- _To do_
Can you update the lines of the records from the one containing "Sinusitis crónica Los" through the end of the records, with "Leer Más" changed to "Ver Más" and everything else unchanged? Give only those lines, leaving out the pictures.

- _Given data_
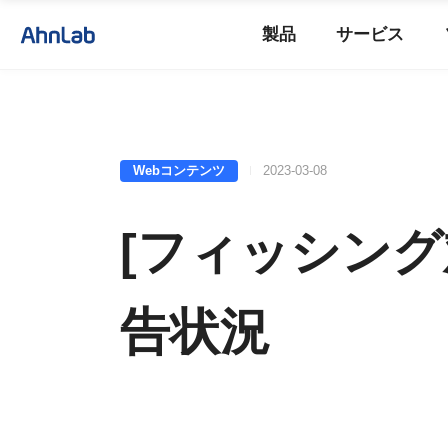
製品
サービス
Webコンテンツ
2023-03-08
[フィッシング対
告状況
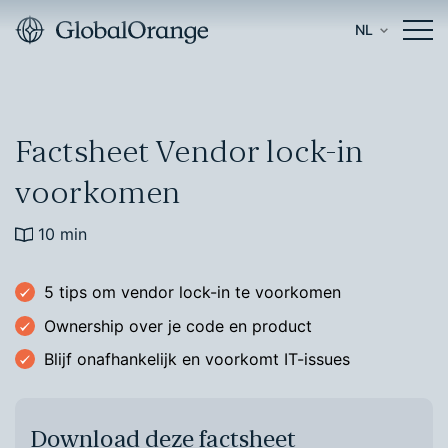
NL
Factsheet Vendor lock-in
voorkomen
10 min
5 tips om vendor lock-in te voorkomen
Ownership over je code en product
Blijf onafhankelijk en voorkomt IT-issues
Download deze factsheet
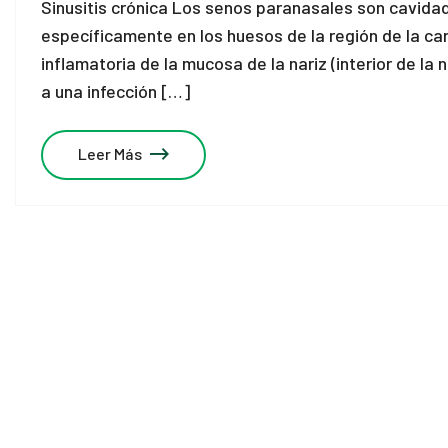
Sinusitis crónica Los senos paranasales son cavidad
específicamente en los huesos de la región de la cara
inflamatoria de la mucosa de la nariz (interior de l
a una infección […]
Leer Más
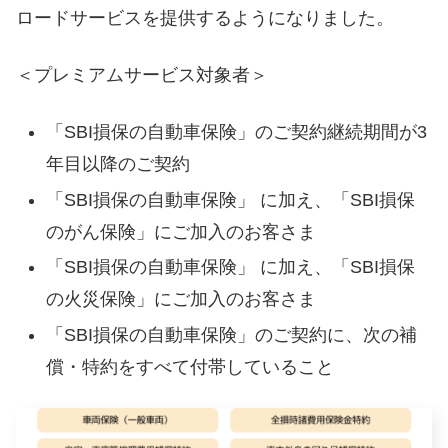
ロードサービスを提供するようになりました。
＜プレミアムサービス対象者＞
「SBI損保の自動車保険」のご契約継続期間が3
年目以降のご契約
「SBI損保の自動車保険」 に加え、「SBI損保
のがん保険」にご加入のお客さま
「SBI損保の自動車保険」 に加え、「SBI損保
の火災保険」にご加入のお客さま
「SBI損保の自動車保険」のご契約に、次の補
償・特約をすべて付帯していること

- _Reply_
Sinusitis crónica Los senos paranasales son cavidad
específicamente en los huesos de la región de la cara
inflamatoria de la mucosa de la nariz (interior de l
a una infección […]
Ver Más
ロードサービスを提供するようになりました。
＜プレミアムサービス対象者＞
「SBI損保の自動車保険」のご契約継続期間が3
年目以降のご契約
「SBI損保の自動車保険」 に加え、「SBI損保
のがん保険」にご加入のお客さま
「SBI損保の自動車保険」 に加え、「SBI損保
の火災保険」にご加入のお客さま
「SBI損保の自動車保険」のご契約に、次の補
償・特約をすべて付帯していること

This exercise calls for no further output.